Me miró con esos mismos ojos suaves, esperanzados y demasiado buenos para este mundo.

—Pensé que nunca me lo pedirías —respondí, sin aliento.

Entonces, me atrajo hacia él y nos besamos. Fue un beso largo, ardiente y desordenado, de esos que te dejan las piernas temblando y el corazón latiendo como el bajo de la música.

La multitud desapareció, la música se desvaneció, y, por un instante, sentí que el universo era solo nuestro.

En ese entonces, yo creía en esa magia, creía en él.

«Claro que sí, este chico es mío, este hombre es mi futuro».

Ahora, viendo esos mismos ojos, todo lo que podía sentir era el perfume de Beatriz; barato y dulzón. De esos que se quedan pegados a la piel y no se van, de esos que te revuelven el estómago.

Arturo me guiñó un ojo, acercándose más.

—¿Por qué perder la noche solo mirándome cuando podríamos estar haciendo tantas otras cosas… como…?

No terminó la frase porque su teléfono sonó, fuerte y cortante. Al instante, la ilusión se rompió.

Contestó con el altavoz, con sus labios aún cerca de los míos.

—Jefe, la señorita Beatriz dice que no se siente bien —dijo una voz que reconocí como la de uno de sus hombres.

Solo escuchar ese nombre fue suficiente para que algo cambiara en él.

Arturo se incorporó de golpe, y, con voz era afilada, dijo:

—Llama al médico, ¡ya! Voy para allá.

Cuando terminó de vestirse, ya estaba a medio camino de la puerta antes de siquiera mirarme.

—Nena… lo siento, pero tengo que ver cómo está Beatriz. No hay nadie con ella. —se detuvo, dudando—. Volveré pronto, lo prometo. Eres la mejor.

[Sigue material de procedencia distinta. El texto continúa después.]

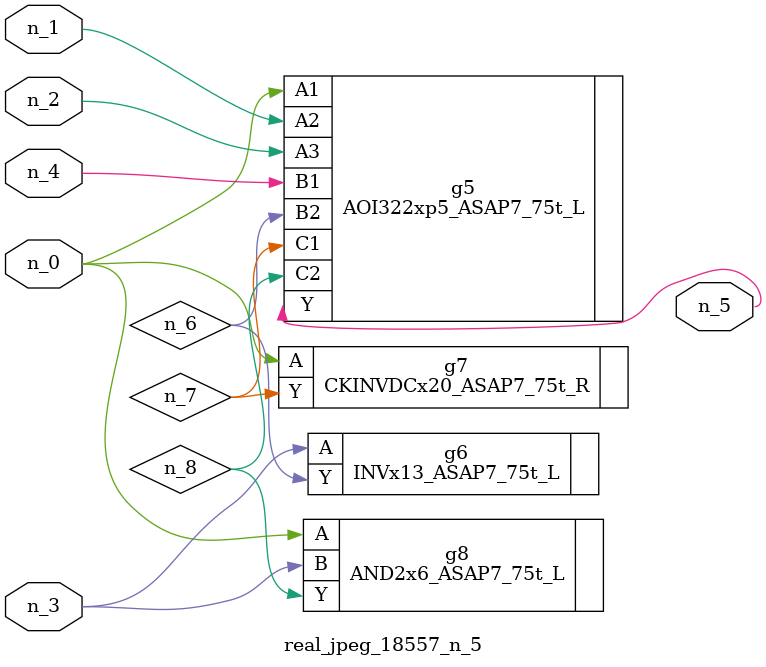
<source format=v>
module real_jpeg_18557_n_5 (n_4, n_0, n_1, n_2, n_3, n_5);

input n_4;
input n_0;
input n_1;
input n_2;
input n_3;

output n_5;

wire n_8;
wire n_6;
wire n_7;

AOI322xp5_ASAP7_75t_L g5 ( 
.A1(n_0),
.A2(n_1),
.A3(n_2),
.B1(n_4),
.B2(n_6),
.C1(n_7),
.C2(n_8),
.Y(n_5)
);

CKINVDCx20_ASAP7_75t_R g7 ( 
.A(n_0),
.Y(n_7)
);

AND2x6_ASAP7_75t_L g8 ( 
.A(n_0),
.B(n_3),
.Y(n_8)
);

INVx13_ASAP7_75t_L g6 ( 
.A(n_3),
.Y(n_6)
);


endmodule
</source>
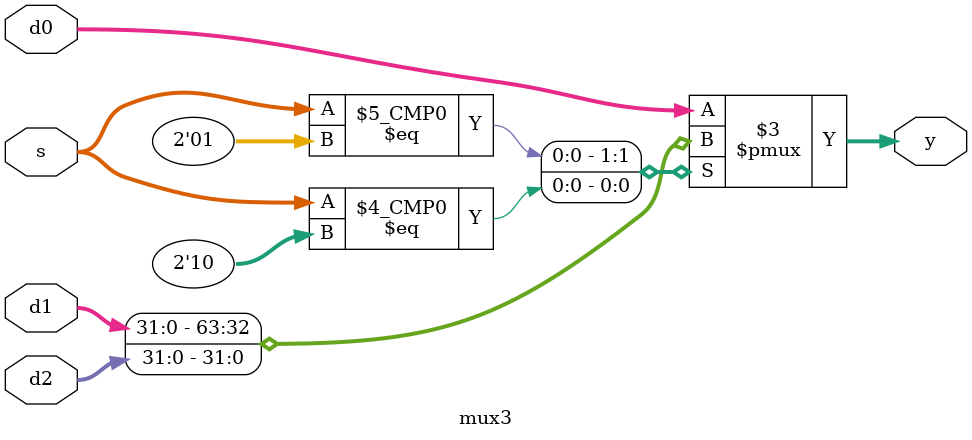
<source format=sv>
module mux3 #(parameter WIDTH = 32)(
    input  logic [WIDTH-1:0] d0, // ALU result
    input  logic [WIDTH-1:0] d1, // Memory read
    input  logic [WIDTH-1:0] d2, // PC+4 (for JAL/JALR)
    input  logic [1:0]        s,  // resultsrc
    output logic [WIDTH-1:0]  y
);
    always_comb begin
        case (s)
            2'b00: y = d0;
            2'b01: y = d1;
            2'b10: y = d2;
            default: y = d0;
        endcase
    end
endmodule

</source>
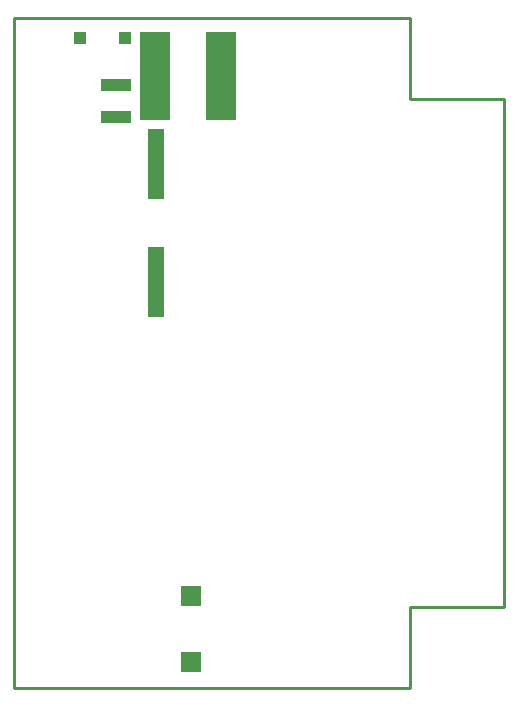
<source format=gtp>
%FSLAX44Y44*%
%MOMM*%
G71*
G01*
G75*
G04 Layer_Color=8421504*
%ADD10C,0.8500*%
%ADD11R,1.0000X1.0000*%
%ADD12C,1.6000*%
%ADD13R,1.4000X6.0000*%
%ADD14R,2.6000X1.1000*%
%ADD15R,2.5000X7.5000*%
%ADD16R,1.8000X1.7000*%
%ADD17C,0.6000*%
%ADD18C,0.2000*%
%ADD19C,0.2540*%
%ADD20C,1.6500*%
%ADD21R,1.6500X1.6500*%
%ADD22C,1.5000*%
%ADD23R,1.5000X1.5000*%
%ADD24C,1.2700*%
%ADD25C,0.0500*%
%ADD26C,0.1270*%
%ADD27C,0.1400*%
D11*
X55880Y549910D02*
D03*
X93980D02*
D03*
D13*
X120650Y443700D02*
D03*
Y343700D02*
D03*
D14*
X86360Y510070D02*
D03*
Y483070D02*
D03*
D15*
X175260Y518160D02*
D03*
X119380D02*
D03*
D16*
X149860Y21530D02*
D03*
Y77530D02*
D03*
D19*
X0Y0D02*
X335026D01*
Y68580D01*
X415036D01*
Y498602D01*
X335026D02*
X415036D01*
X335026D02*
Y567182D01*
X0Y0D02*
Y567182D01*
X335026D01*
M02*

</source>
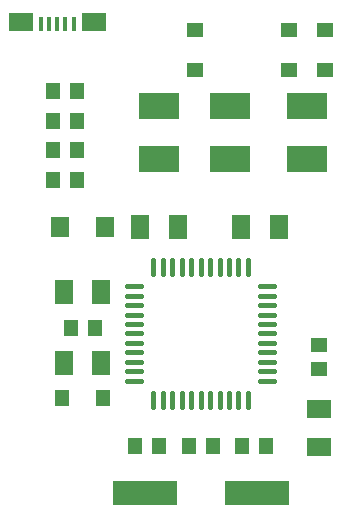
<source format=gtp>
G04 Layer: TopPasteMaskLayer*
G04 EasyEDA v6.2.44, 2019-10-08T14:21:55+02:00*
G04 eb769dd03b8a4f4b8b9bb7d3164b0f61,d54f43e133bf43b298e367d61d3b1b7b,10*
G04 Gerber Generator version 0.2*
G04 Scale: 100 percent, Rotated: No, Reflected: No *
G04 Dimensions in millimeters *
G04 leading zeros omitted , absolute positions ,3 integer and 3 decimal *
%FSLAX33Y33*%
%MOMM*%
G90*
G71D02*

%ADD13C,0.419989*%
%ADD15R,3.399993X2.286000*%
%ADD16R,1.160018X1.450010*%
%ADD17R,0.399999X1.199998*%
%ADD18R,2.099996X1.599997*%
%ADD19R,1.599997X1.799996*%
%ADD20R,1.399997X1.199998*%
%ADD21R,1.999996X1.600200*%
%ADD22R,1.600200X1.999996*%
%ADD23R,1.450010X1.160018*%
%ADD24R,1.199998X1.399997*%
%ADD25R,5.499989X1.999996*%

%LPD*%
G54D13*
G01X16759Y21000D02*
G01X17939Y21000D01*
G01X16759Y20200D02*
G01X17939Y20200D01*
G01X16759Y19400D02*
G01X17939Y19400D01*
G01X16759Y18600D02*
G01X17939Y18600D01*
G01X16759Y17801D02*
G01X17939Y17801D01*
G01X16759Y17000D02*
G01X17939Y17000D01*
G01X16759Y16200D02*
G01X17939Y16200D01*
G01X16759Y15400D02*
G01X17939Y15400D01*
G01X16759Y14600D02*
G01X17939Y14600D01*
G01X16759Y13801D02*
G01X17939Y13801D01*
G01X16759Y13000D02*
G01X17939Y13000D01*
G01X18999Y11940D02*
G01X18999Y10760D01*
G01X19799Y11940D02*
G01X19799Y10760D01*
G01X20599Y11940D02*
G01X20599Y10760D01*
G01X21399Y11940D02*
G01X21399Y10760D01*
G01X22199Y11940D02*
G01X22199Y10760D01*
G01X22999Y11940D02*
G01X22999Y10760D01*
G01X23799Y11940D02*
G01X23799Y10760D01*
G01X24599Y11940D02*
G01X24599Y10760D01*
G01X25399Y11940D02*
G01X25399Y10760D01*
G01X26199Y11940D02*
G01X26199Y10760D01*
G01X26999Y11940D02*
G01X26999Y10760D01*
G01X28059Y13000D02*
G01X29239Y13000D01*
G01X28059Y13801D02*
G01X29239Y13801D01*
G01X28059Y14600D02*
G01X29239Y14600D01*
G01X28059Y15400D02*
G01X29239Y15400D01*
G01X28059Y16200D02*
G01X29239Y16200D01*
G01X28059Y17000D02*
G01X29239Y17000D01*
G01X28059Y17801D02*
G01X29239Y17801D01*
G01X28059Y18600D02*
G01X29239Y18600D01*
G01X28059Y19400D02*
G01X29239Y19400D01*
G01X28059Y20200D02*
G01X29239Y20200D01*
G01X28059Y21000D02*
G01X29239Y21000D01*
G01X26999Y23240D02*
G01X26999Y22060D01*
G01X26199Y23240D02*
G01X26199Y22060D01*
G01X25399Y23240D02*
G01X25399Y22060D01*
G01X24599Y23240D02*
G01X24599Y22060D01*
G01X23799Y23240D02*
G01X23799Y22060D01*
G01X22999Y23240D02*
G01X22999Y22060D01*
G01X22199Y23240D02*
G01X22199Y22060D01*
G01X21399Y23240D02*
G01X21399Y22060D01*
G01X20599Y23240D02*
G01X20599Y22060D01*
G01X19799Y23240D02*
G01X19799Y22060D01*
G01X18999Y23240D02*
G01X18999Y22060D01*
G54D15*
G01X25499Y31765D03*
G01X25499Y36236D03*
G01X19499Y31765D03*
G01X19499Y36236D03*
G54D16*
G01X26483Y7500D03*
G01X28515Y7500D03*
G01X17483Y7500D03*
G01X19515Y7500D03*
G01X14015Y17500D03*
G01X11983Y17500D03*
G01X10483Y37500D03*
G01X12515Y37500D03*
G01X10467Y35000D03*
G01X12499Y35000D03*
G54D17*
G01X12249Y43200D03*
G01X11549Y43200D03*
G01X10849Y43200D03*
G01X10149Y43200D03*
G01X9449Y43200D03*
G54D18*
G01X13949Y43401D03*
G01X7749Y43401D03*
G54D19*
G01X11099Y26000D03*
G01X14899Y26000D03*
G54D20*
G01X22499Y42700D03*
G01X22499Y39300D03*
G01X30499Y42700D03*
G01X30499Y39300D03*
G54D21*
G01X32999Y7400D03*
G01X32999Y10600D03*
G54D22*
G01X26399Y26000D03*
G01X29599Y26000D03*
G01X21099Y26000D03*
G01X17899Y26000D03*
G54D23*
G01X32999Y13984D03*
G01X32999Y16016D03*
G54D22*
G01X11399Y14500D03*
G01X14599Y14500D03*
G01X11399Y20500D03*
G01X14599Y20500D03*
G54D24*
G01X11299Y11500D03*
G01X14699Y11500D03*
G54D25*
G01X27749Y3500D03*
G01X18249Y3500D03*
G54D16*
G01X24015Y7500D03*
G01X21983Y7500D03*
G54D20*
G01X33499Y42700D03*
G01X33499Y39300D03*
G54D15*
G01X31999Y31765D03*
G01X31999Y36236D03*
G54D16*
G01X12499Y32500D03*
G01X10467Y32500D03*
G01X12515Y30000D03*
G01X10483Y30000D03*
M00*
M02*

</source>
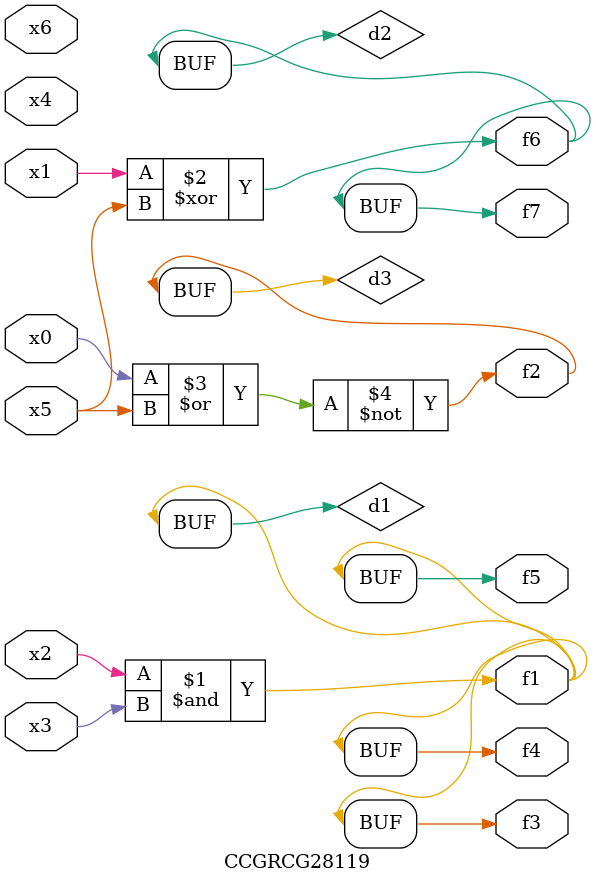
<source format=v>
module CCGRCG28119(
	input x0, x1, x2, x3, x4, x5, x6,
	output f1, f2, f3, f4, f5, f6, f7
);

	wire d1, d2, d3;

	and (d1, x2, x3);
	xor (d2, x1, x5);
	nor (d3, x0, x5);
	assign f1 = d1;
	assign f2 = d3;
	assign f3 = d1;
	assign f4 = d1;
	assign f5 = d1;
	assign f6 = d2;
	assign f7 = d2;
endmodule

</source>
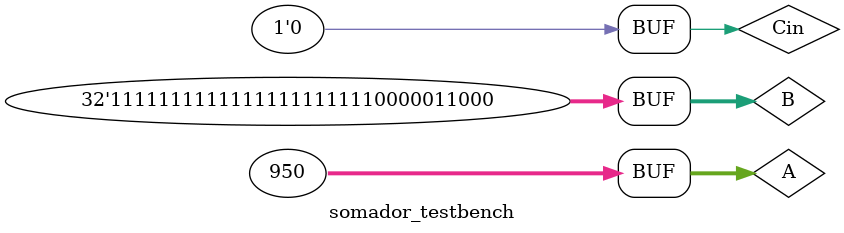
<source format=v>
`include "./somador.v"

module somador_testbench;

    reg[31:0] A, B;
    wire[31:0] Res;
    reg Cin;
    wire Cout;
    
    SOMADOR #(.SIZE(32)) UUT(
        .X(A),
        .Y(B),
        .S(Res),
        .Cin(Cin),
        .Cout(Cout)
    );

    initial begin
        $monitor("A: %b; B: %b; S = %b", A, B, Res);
        Cin = 0;
        A = 32'b111110100; // 500
        B = 32'b11111111111111111111111000111110; // -450
        #5000;
        A = 32'b111110100; // 500
        B = 32'b000111000010; // 450
        #5000;
        A = 32'b001110110110; // 950
        B = 32'b11111111111111111111110000011000; // -1000
        
    end

endmodule
</source>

¿La mejor? Sí, por aguantar ocho meses de silencios, promesas rotas, y noches compartidas con su tía Beatriz, quien, siendo sinceros, no era más que otra tapadera de los Vélez para el escándalo.

Sí, era la mejor.

¿Cuál era el hecho de que me hubiese quedado tanto tiempo? Esa fue mi mayor muestra de misericordia, le di una última oportunidad para que enmendara sus errores, pero no la aprovechó.

Con esto en mente, me levanté y caminé hacia él.

—Tu teléfono —dije en voz baja, entregándole el móvil—. Casi lo olvidas.